Figure 5 .

Podocytes carrying APOL1 G1/G2 risk alleles are characterized by mitochondrial dysfunction in association with increased OXPHOS complexes. (A and B) Scatter plot quantification of endogenous (A) and substrate-driven (B) oxygen consumption rates (OCR, nmol of oxygen consumed per minute per million of cells) in podocytes carrying G0/G0 and G1/G2 alleles (n = 3–9). (C) Scatter plot quantification of oxygen consumption rates during carbonyl cyanide m-chlorophenylhydrazone (CCCP) titrations.
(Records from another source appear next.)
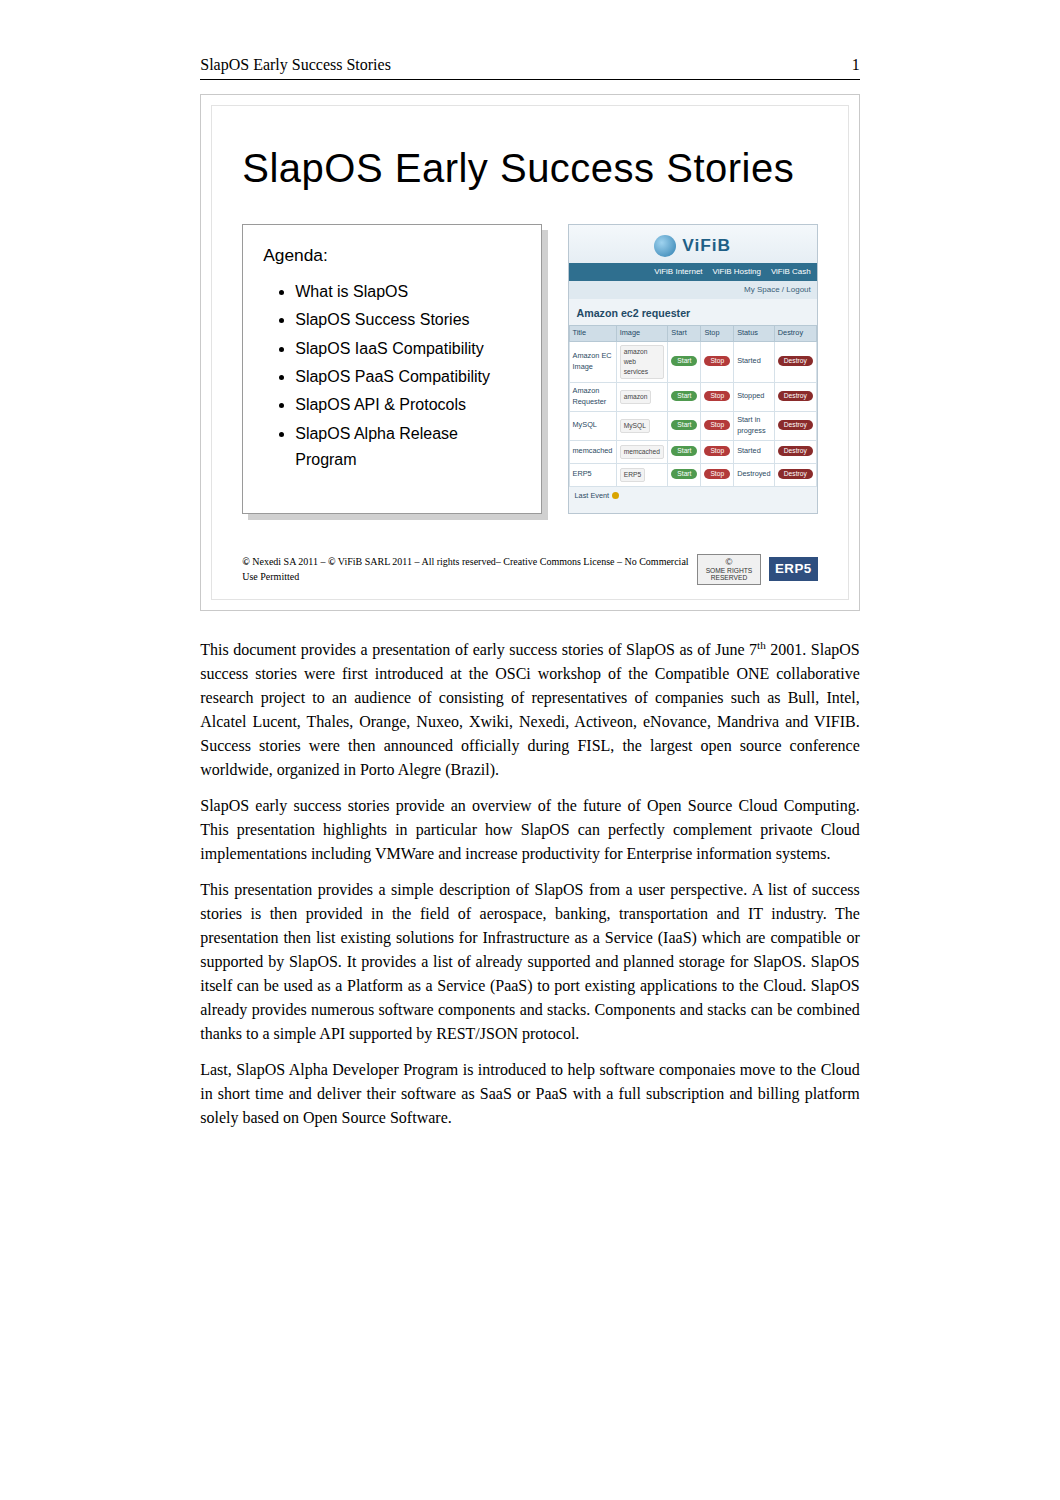SlapOS Early Success Stories 1
SlapOS Early Success Stories
Agenda:
What is SlapOS
SlapOS Success Stories
SlapOS IaaS Compatibility
SlapOS PaaS Compatibility
SlapOS API & Protocols
SlapOS Alpha Release Program
ViFiB
ViFiB Internet ViFiB Hosting ViFiB Cash
My Space / Logout
Amazon ec2 requester
| Title | Image | Start | Stop | Status | Destroy |
| --- | --- | --- | --- | --- | --- |
| Amazon EC Image | amazon web services | Start | Stop | Started | Destroy |
| Amazon Requester | amazon | Start | Stop | Stopped | Destroy |
| MySQL | MySQL | Start | Stop | Start in progress | Destroy |
| memcached | memcached | Start | Stop | Started | Destroy |
| ERP5 | ERP5 | Start | Stop | Destroyed | Destroy |
Last Event
© Nexedi SA 2011 – © ViFiB SARL 2011 – All rights reserved– Creative Commons License – No Commercial Use Permitted
©
SOME RIGHTS RESERVED
ERP5
This document provides a presentation of early success stories of SlapOS as of June 7th 2001. SlapOS success stories were first introduced at the OSCi workshop of the Compatible ONE collaborative research project to an audience of consisting of representatives of companies such as Bull, Intel, Alcatel Lucent, Thales, Orange, Nuxeo, Xwiki, Nexedi, Activeon, eNovance, Mandriva and VIFIB. Success stories were then announced officially during FISL, the largest open source conference worldwide, organized in Porto Alegre (Brazil).
SlapOS early success stories provide an overview of the future of Open Source Cloud Computing. This presentation highlights in particular how SlapOS can perfectly complement privaote Cloud implementations including VMWare and increase productivity for Enterprise information systems.
This presentation provides a simple description of SlapOS from a user perspective. A list of success stories is then provided in the field of aerospace, banking, transportation and IT industry. The presentation then list existing solutions for Infrastructure as a Service (IaaS) which are compatible or supported by SlapOS. It provides a list of already supported and planned storage for SlapOS. SlapOS itself can be used as a Platform as a Service (PaaS) to port existing applications to the Cloud. SlapOS already provides numerous software components and stacks. Components and stacks can be combined thanks to a simple API supported by REST/JSON protocol.
Last, SlapOS Alpha Developer Program is introduced to help software componaies move to the Cloud in short time and deliver their software as SaaS or PaaS with a full subscription and billing platform solely based on Open Source Software.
The arrows indicate sequential additions of CCCP (1 μl incremental addition of 0.1 M CCCP) (n = 3 & 6). (D) Scatter plot quantification of mitochondrial membrane potential in untreated (NT) and uncoupler agent (CCCP) treated podocytes carrying G0/G0 and G1/G2 (n = 3). (E) ATP content was determined in podocytes carrying G0/G0 and G1/G2 alleles using a luminescence assay and normalized to cell number (n = 3 & 9). (F) Representative Western blot images of BN-PAGE analysis using lysates obtained by lauryl maltoside extraction and probed for NDUFA9 (Complex I: CI), SDHA (CII), CORE2 (CIII), COX1 (CIV), ATP5A (CV) and VDAC was detected in SDS-PAGE as a loading control for the detection of steady state levels of individual complexes (left panel). Signals from the BN-PAGE analysis of lauryl maltoside extracts were quantified by densitometry and normalized to VDAC (right panel, n = 3 & 5). (G) Representative Western blot images of BN-PAGE analysis using lysates obtained by digitonin extraction and probed for CORE2, NDUFA9, COX5B and VDAC was detected in SDS-PAGE as a loading control to determine the OXPHOS complex distribution at the mitochondrial membrane (left panel). Signals from the BN-PAGE experiments of digitonin extracts were quantified by densitometry and normalized to VDAC (right panel, n = 3 & 5). The error bars represent mean ± SD of biologically independent experiments. Two-tailed Student’s t-test. ^*P < 0.05, ^**P < 0.01, ^***P < 0.001.